5. Para Pablo, el objeto principal de la fe y la predicación fue Cristo crucificado y resucitado, el Señor exaltado, el Kyrios. Por medio del Señor, nosotros, que experimentamos en nuestros miembros la poderosa ley del pecado (Rom 7), somos justificados por la fe (Rom 5,1). Pablo fue ante todo, predicador de la gracia, mejor dicho, de la gracia de la redención merecida por la muerte de Jesús en la cruz, con la cual se cumple la ley.
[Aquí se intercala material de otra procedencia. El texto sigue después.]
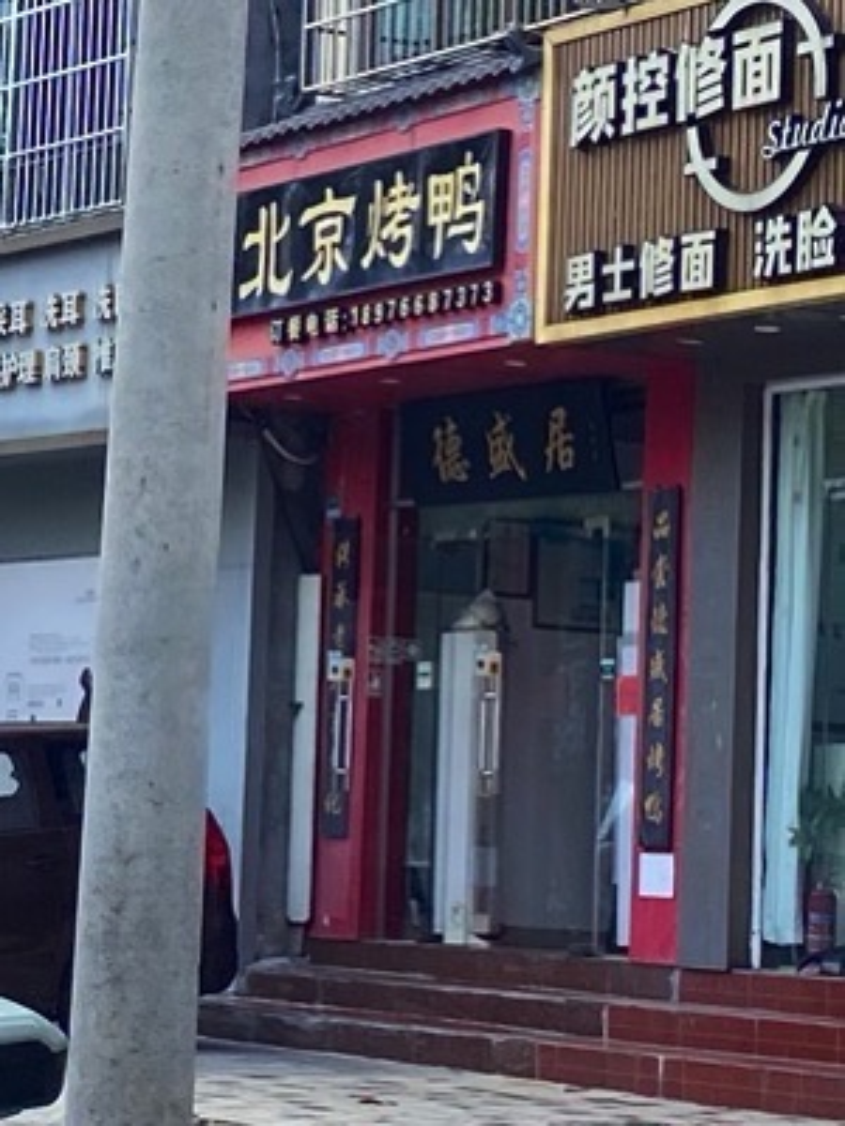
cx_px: 422
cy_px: 563
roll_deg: -4.1
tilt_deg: +6.0
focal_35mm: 26
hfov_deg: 53.1
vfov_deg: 67.3
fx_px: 846
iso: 32
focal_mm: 4.25
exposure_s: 1/965
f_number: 1.8
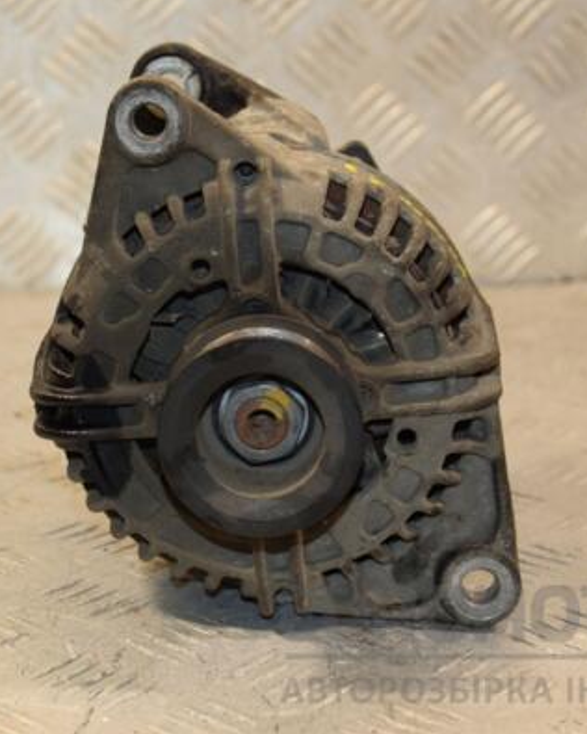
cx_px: 245
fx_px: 2324
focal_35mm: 107
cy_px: 366
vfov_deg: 17.9
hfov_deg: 14.4
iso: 800
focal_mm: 50
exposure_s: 1/160
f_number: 5
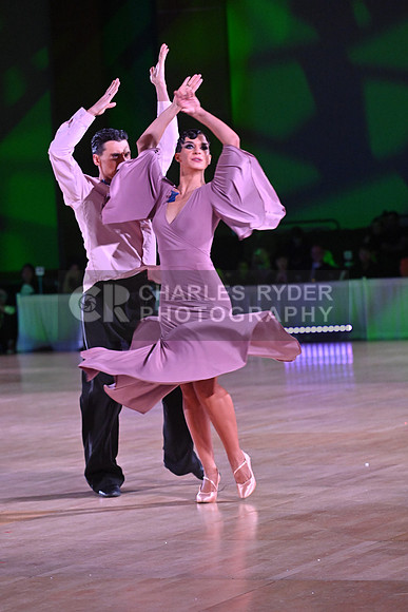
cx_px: 204
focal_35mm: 130
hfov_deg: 10.6
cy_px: 306
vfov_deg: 15.8
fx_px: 2209
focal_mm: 130
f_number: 5.6
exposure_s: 1/400
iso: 5000
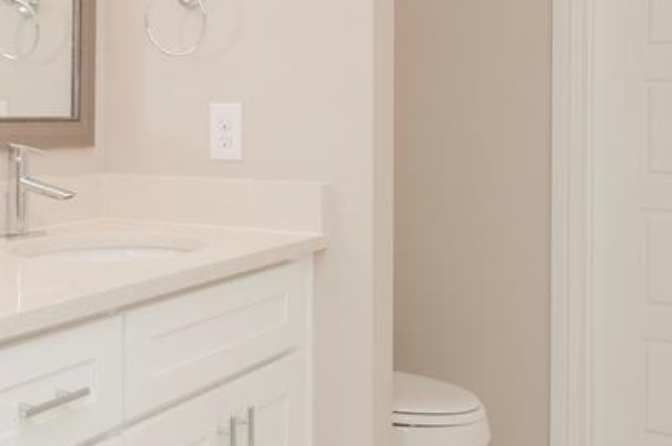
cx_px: 146
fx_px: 918
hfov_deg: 38.8
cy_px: 113
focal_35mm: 49
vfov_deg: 27.0
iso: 800
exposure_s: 1/125
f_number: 8
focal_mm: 13
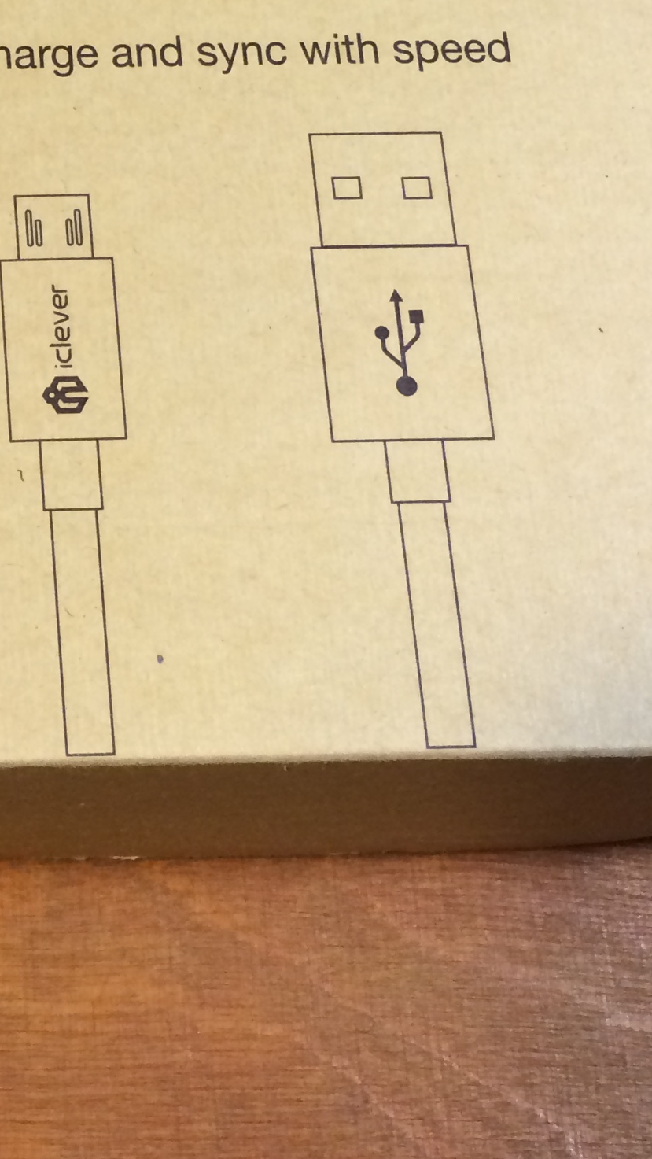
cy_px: 334
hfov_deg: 16.4
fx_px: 2151
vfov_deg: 29.8
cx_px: -179
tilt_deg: -67.7
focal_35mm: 70
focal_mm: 4.15
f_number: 2.2
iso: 125
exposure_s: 1/33
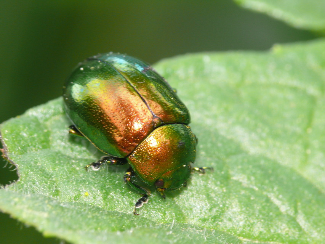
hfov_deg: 4.7
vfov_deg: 3.5
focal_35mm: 420
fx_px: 3944
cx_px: 162
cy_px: 122
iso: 200
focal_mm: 88.8
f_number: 9
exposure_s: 1/30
Pablo, no obstante, sabía muy bien de la necesidad que tiene el hombre de colaborar con la gracia inmerecida, gratis data. Su lucha incansable por calar más hondo en los misterios de Dios y de la gracia redentora que en ellos libremente se regala se integra plenamente en la lucha por el premio de la victoria (1 Cor 9,24). Pablo se castigó a sí mismo para no ser repudiado (1 Cor 9,27). Quiso, incluso, completar (Col 1,24) lo que aún faltaba a la pasión de Cristo. Esperaba para sí la recompensa del cielo (2 Tim 4,8), tal como el mismo Jesús, casi de la misma forma que en su contestación a la pregunta de Pedro (Mt 19,27), le había prometido. Pablo, que tanto sabía de la ley del pecado en el cuerpo de los hombres, confiesa al mismo tiempo que él ya no vive, sino que es Cristo quien vive en él (Gál 2,20). Pese a su tremendo grito: «¡quién me librará de este cuerpo de muerte!» (Rom 7,24), no vive en absoluto con conciencia desesperada, sino que confiesa de sí mismo con sorprendente naturalidad: «Siempre hasta hoy me he conducido delante de Dios con toda rectitud de conciencia» (Hch 23,1).

En el curso de la historia, la doctrina de Pablo ha venido a ser muchas veces punto de partida de herejías. La causa ha sido siempre el mismo equívoco: que no se han tenido en cuenta todas sus formulaciones, tan extremadas a veces, sino que algunas de ellas han sido, unilateralmente, absolutizadas.